- _Your instructions_: Write out as a numbered list, skipping blank lines, every line of the records from the first through the line containing "filmic rgb: white".
* begin Extracted entries *
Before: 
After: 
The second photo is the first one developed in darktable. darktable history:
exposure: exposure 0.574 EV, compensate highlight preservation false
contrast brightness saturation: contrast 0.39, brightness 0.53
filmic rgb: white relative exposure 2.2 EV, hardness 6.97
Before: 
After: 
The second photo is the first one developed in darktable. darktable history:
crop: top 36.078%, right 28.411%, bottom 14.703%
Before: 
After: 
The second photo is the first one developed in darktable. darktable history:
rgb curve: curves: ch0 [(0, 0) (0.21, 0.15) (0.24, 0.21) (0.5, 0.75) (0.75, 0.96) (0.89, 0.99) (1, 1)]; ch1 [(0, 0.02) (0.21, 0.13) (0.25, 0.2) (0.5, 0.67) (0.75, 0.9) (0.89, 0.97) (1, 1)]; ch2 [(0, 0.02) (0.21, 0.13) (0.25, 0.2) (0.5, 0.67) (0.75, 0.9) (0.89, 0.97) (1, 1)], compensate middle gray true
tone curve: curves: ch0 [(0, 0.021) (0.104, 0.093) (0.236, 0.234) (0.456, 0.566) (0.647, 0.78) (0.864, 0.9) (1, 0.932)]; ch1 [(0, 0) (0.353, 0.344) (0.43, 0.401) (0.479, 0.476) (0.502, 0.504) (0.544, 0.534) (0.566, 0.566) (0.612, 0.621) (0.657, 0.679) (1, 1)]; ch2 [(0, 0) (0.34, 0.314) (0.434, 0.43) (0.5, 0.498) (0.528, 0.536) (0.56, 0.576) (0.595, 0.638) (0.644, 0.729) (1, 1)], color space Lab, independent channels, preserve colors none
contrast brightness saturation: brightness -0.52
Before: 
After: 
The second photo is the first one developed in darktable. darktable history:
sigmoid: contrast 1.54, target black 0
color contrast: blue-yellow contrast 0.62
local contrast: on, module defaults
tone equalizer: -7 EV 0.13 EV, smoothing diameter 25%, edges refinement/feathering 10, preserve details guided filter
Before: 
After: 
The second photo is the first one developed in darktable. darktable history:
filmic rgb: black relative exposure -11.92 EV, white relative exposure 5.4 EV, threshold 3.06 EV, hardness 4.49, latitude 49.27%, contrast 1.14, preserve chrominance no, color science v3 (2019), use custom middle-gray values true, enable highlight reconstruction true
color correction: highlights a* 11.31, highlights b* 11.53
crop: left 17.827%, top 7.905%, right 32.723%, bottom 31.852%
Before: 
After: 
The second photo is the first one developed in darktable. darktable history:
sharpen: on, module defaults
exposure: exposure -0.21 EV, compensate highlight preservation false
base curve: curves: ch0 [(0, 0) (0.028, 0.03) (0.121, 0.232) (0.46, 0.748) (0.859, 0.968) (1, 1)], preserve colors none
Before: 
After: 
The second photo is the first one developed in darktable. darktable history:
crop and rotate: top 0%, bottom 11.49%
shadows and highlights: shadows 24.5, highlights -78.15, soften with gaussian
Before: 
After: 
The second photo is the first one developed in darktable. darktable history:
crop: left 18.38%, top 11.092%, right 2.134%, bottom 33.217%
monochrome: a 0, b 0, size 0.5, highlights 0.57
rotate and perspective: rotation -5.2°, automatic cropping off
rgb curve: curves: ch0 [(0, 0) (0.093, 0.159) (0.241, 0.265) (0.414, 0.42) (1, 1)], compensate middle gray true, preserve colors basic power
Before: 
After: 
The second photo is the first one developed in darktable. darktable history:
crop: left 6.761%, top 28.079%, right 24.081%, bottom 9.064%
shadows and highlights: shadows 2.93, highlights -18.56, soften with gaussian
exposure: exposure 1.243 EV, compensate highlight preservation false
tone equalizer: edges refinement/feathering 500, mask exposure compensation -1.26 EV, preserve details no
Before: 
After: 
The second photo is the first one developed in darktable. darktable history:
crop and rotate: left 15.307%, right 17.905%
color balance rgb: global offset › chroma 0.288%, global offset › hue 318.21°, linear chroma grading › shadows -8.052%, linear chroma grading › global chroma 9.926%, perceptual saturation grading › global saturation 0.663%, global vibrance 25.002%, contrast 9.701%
* end Extracted entries *
- _Complete response_:
1. Before: 
2. After: 
3. The second photo is the first one developed in darktable. darktable history:
4. exposure: exposure 0.574 EV, compensate highlight preservation false
5. contrast brightness saturation: contrast 0.39, brightness 0.53
6. filmic rgb: white relative exposure 2.2 EV, hardness 6.97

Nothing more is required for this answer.